D. Young cells are sensitive to auxin, while mature cells are not sensitive to auxin.
(5) How to prove the reason why lateral bud 3 didn't grow into lateral branches? Please use the given materials to complete the experimental steps and answer the relevant questions.
Materials, utensils, reagents and supplies: plants in the same group D, branch shears, lanolin (which can reduce water evaporation), high-concentration 2,4-D lanolin (auxin analogue), distilled water absorbent cotton and absorbent cotton.
Experimental steps:
① Divide 20 plants which are the same as Group D into Group A (control group) and Group B (experimental group), and harmlessly mark the position and length of all lateral buds 3.
(2) In group A, it was cut from a suitable position above the lateral bud 3 with a branch scissors and placed at the fracture; The treatment of group b is.
(3) Under the same suitable conditions, cultivate for a proper time, and observe and record the experimental phenomena.
Predict the experimental results and conclusions:.
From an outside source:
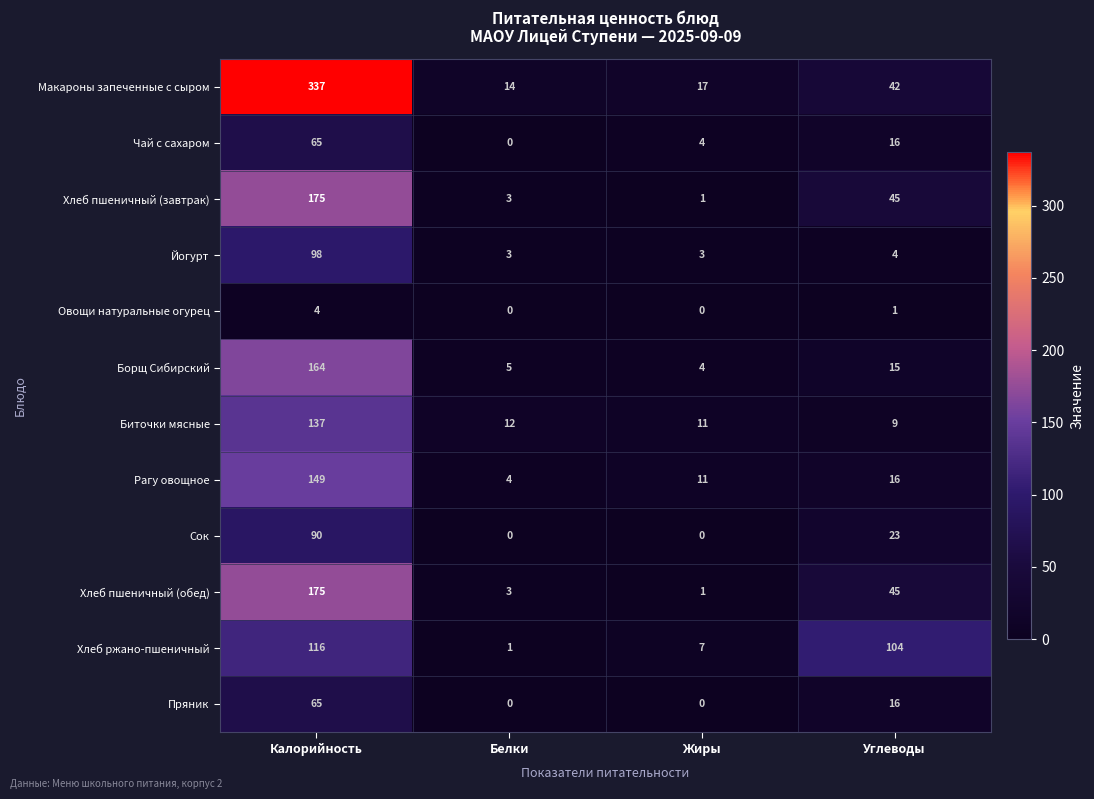

At which label is Овощи натуральные огурец closest to 2?

Углеводы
34. Scientists found that ultraviolet rays can inhibit the growth of plants. The reason is that ultraviolet light increases the activity of indole acetic acid oxidase (which can only be synthesized by iron) in plants, and indole acetic acid is decomposed into 3- methylene indole oxide under the action of indole acetic acid oxidase (which can not promote cell elongation). In order to verify that the inhibition of plant growth by ultraviolet light is related to the oxidation of indoleacetic acid, please supplement the following experimental design and complete the relevant experimental analysis. (regardless of the influence of iron deficiency on other aspects of plant growth)
A, materials and equipment:
Oat seedlings, complete culture solution, complete culture solution with iron deficiency (appropriate solution concentration), distilled water, agar blocks, leaves, etc.
Second, the experimental steps:
(1) Prepare four beakers with culture scaffolds, which are marked as A, B, C and D respectively;
(2) equal amounts of complete culture solution are added to beakers A and B, and equal amounts of iron deficiency culture solution are added to beakers C and D;
(3) Select and evenly divide into four groups, and put them in beakers from Group A to D4 for a period of time;
(4) Give A and C proper visible light illumination and B and D illumination, and continue to cultivate for a period of time;
(5) Cutting off the top of coleoptile of seedlings, collecting auxin with agar blocks respectively, and marking them as A, C, B and D accordingly;
(6) After a period of culture, observe the curvature of coleoptile.